SELECTED EXTRACT -
--- START ---
Re: Set Location Counter to a new value in ld linker script

Post by zaval »

So the problem is for relocatable files' DOT assignment outside of an output section.
After some playing with this messiest thing ever devised, I figured out this. Look at the comments.
ENTRY( CompareGuid )

SECTIONS
{
wtf0 = .; /* here DOT = 0 - b16e00b0 */

. = 0xb16b00b0;

wtf1 = .; /* here DOT = b16b00b0 - b16e00b0 */

. = 0xb16e00b0;

wtf2 = .; /* here DOT = b16e00b0 - b16e00b0 */
custom_section : {
. = 0x20;
label_2 = . ;
label_3 = ABSOLUTE(.) ;
*(.text) ;
}
}
These are values of readelf for relocatable file.
wtf0 4e91ff50
wtf1 fffd0000
wtf2 00000000

as a conclusion, in relocatable files, DOT is assigned a difference between the CURRENT value of DOT (as it appeared in the non-relocatable case) and the FINAL value, that goes from the LAST assignment.


Note, they claim, that DOT is just a byte offset from the current "object". Namely, - either from SECTIONS statement, or, if it is inside an output section, - from that section. In the former case, it's not described how this is related to the memory layout.
Elf doesn't have a notion of Base Address. But they kind of state, SECTIONS is at 0, so, DOT assignments inside SECTIONS but outside of an output section are absolute adresses. And this is the case in non-relocatable files. In the relocatable files, see the paragraph above.
ANT - NT-like OS for x64 and arm64.
efify - UEFI for a couple of boards (mips and arm). suspended due to lost of all the target park boards (russians destroyed our town).
simeonz
Member
Member
Posts: 360
Joined: Fri Aug 19, 2016 10:28 pm

Re: Set Location Counter to a new value in ld linker script

Post by simeonz »

In the end, binutils have work to do on their documentation.
zaval wrote:as a conclusion, in relocatable files, DOT is assigned a difference between the CURRENT value of DOT (as it appeared in the non-relocatable case) and the FINAL value, that goes from the LAST assignment.
This applies for all files. But due to the elf specification caveats, non-relocatable files contain only absolute address-like symbol values, despite the fact that some symbols are still tagged as section relative. In any case, as you note, HaoLee observes negative offset from the beginning of the first section. The negative offset correspondingly changes if the section is moved around.
zaval wrote:Note, they claim, that DOT is just a byte offset from the current "object". Namely, - either from SECTIONS statement, or, if it is inside an output section, - from that section. In the former case, it's not described how this is related to the memory layout.
The documentation statement is misleading and the question HaoLee raised was justified. Apparently, the sentence only applies to assignments.

I am going to cite the documentation and provide my interpretation, omitting the SANE_EXPR behavior:
. always refers to a location in an output section
From which we can conclude that the location counter is a relative address. There is just no other possible interpretation. And it is consistent with the experiments I've done.
. actually refers to the byte offset from the start of the current containing object. Normally this is the SECTIONS statement, whose start address is 0, hence . can be used as an absolute address. If . is used inside a section description however, it refers to the byte offset from the start of that section, not an absolute address.
When assigning to the location counter, inside section definitions, numbers are treated as offsets, and outside, as absolute addresses.
all assignments or other statements belong to the previous output section, except for the special case of an assignment to .
--- END ---
STUDY QUESTIONS -
**A.** Answer these questions about the linker script thread:
(i) What value does readelf report for wtf1 in the relocatable file?
(ii) According to simeonz, what do binutils have work to do on?
(iii) In the cited documentation, what start address is given for the SECTIONS statement?
**B.** Copy the part of the linker script thread that begins at the words "I am going to" and stops after "experiments I've done.".

ENTRIES SHOWN -
--- START ---
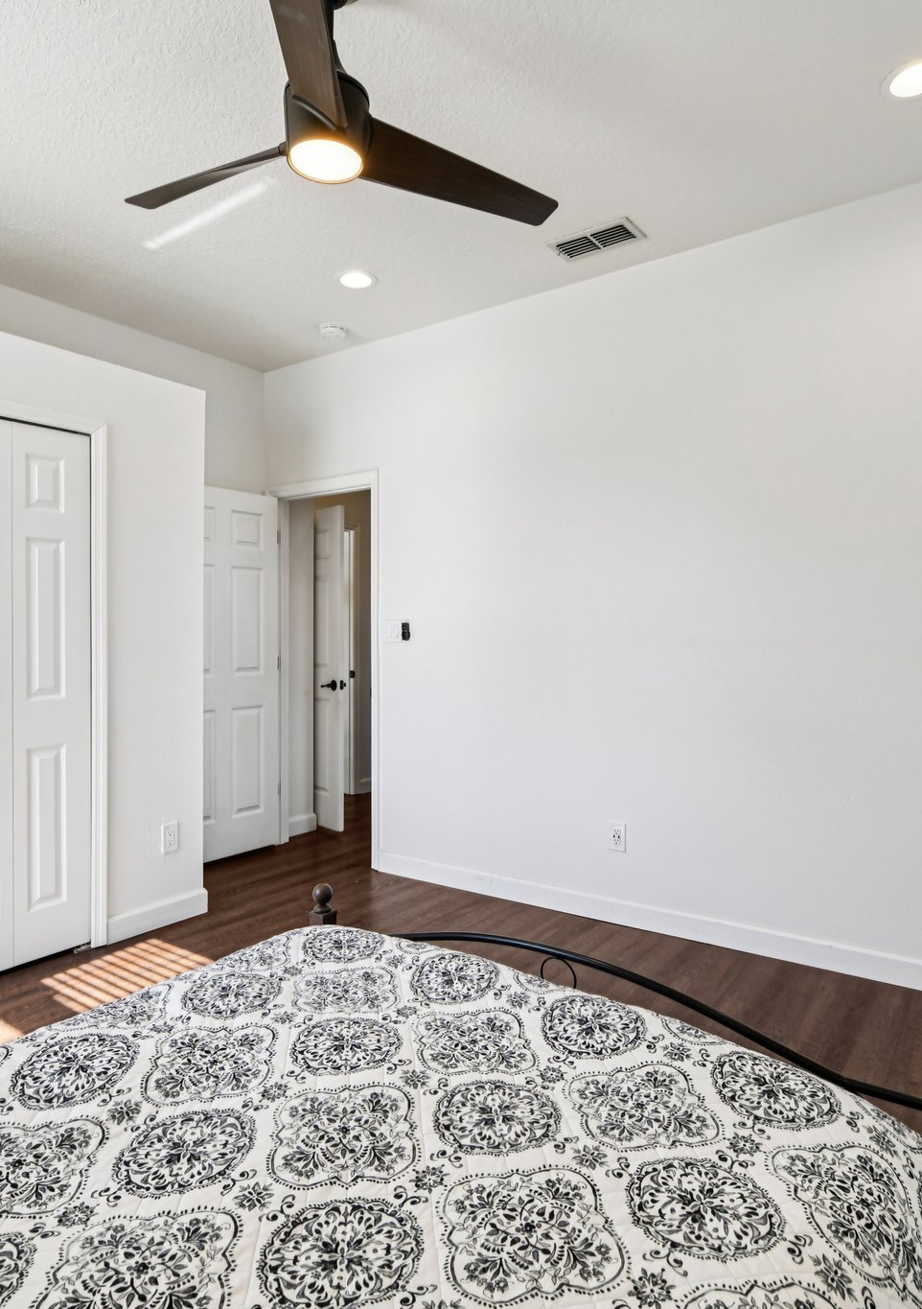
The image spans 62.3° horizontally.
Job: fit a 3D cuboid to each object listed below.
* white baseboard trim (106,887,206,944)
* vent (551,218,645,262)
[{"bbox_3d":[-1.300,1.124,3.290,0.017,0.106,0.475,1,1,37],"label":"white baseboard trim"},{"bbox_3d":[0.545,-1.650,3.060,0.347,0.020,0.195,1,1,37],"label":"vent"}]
--- END ---
--- START ---
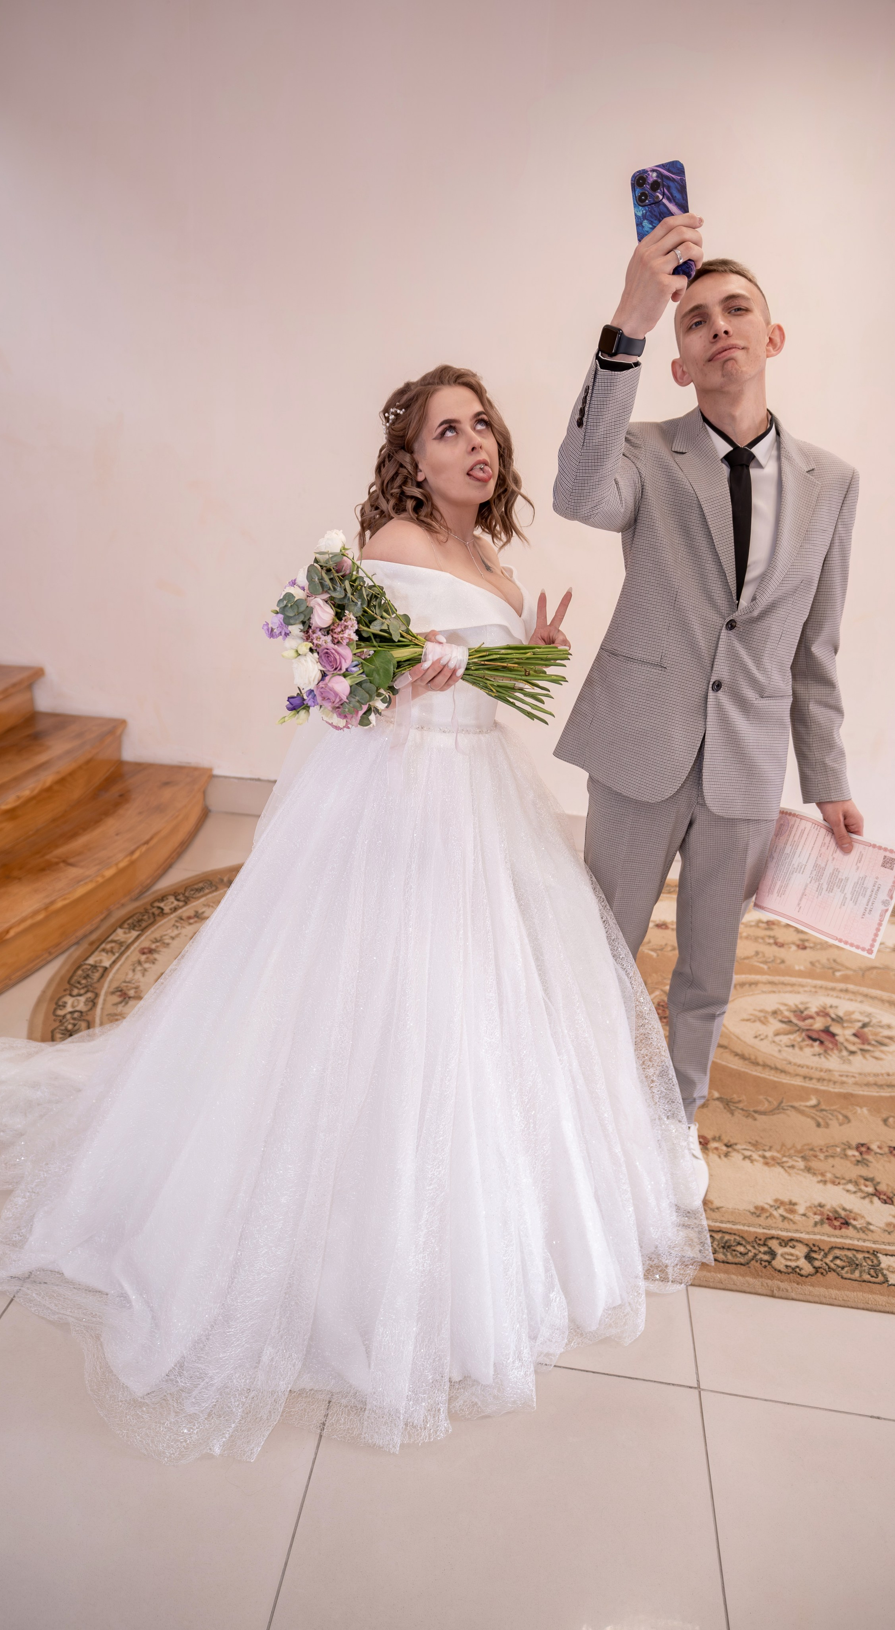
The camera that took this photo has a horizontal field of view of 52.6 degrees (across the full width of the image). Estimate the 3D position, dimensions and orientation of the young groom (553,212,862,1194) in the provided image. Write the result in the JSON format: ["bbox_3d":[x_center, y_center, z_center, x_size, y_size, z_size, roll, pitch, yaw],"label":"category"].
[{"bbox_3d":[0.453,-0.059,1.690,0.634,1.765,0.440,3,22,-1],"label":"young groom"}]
--- END ---
ANSWERS BELOW -
**A.**
(i) fffd0000
(ii) Their documentation.
(iii) 0

**B.**
I am going to cite the documentation and provide my interpretation, omitting the SANE_EXPR behavior:
. always refers to a location in an output section
From which we can conclude that the location counter is a relative address. There is just no other possible interpretation. And it is consistent with the experiments I've done.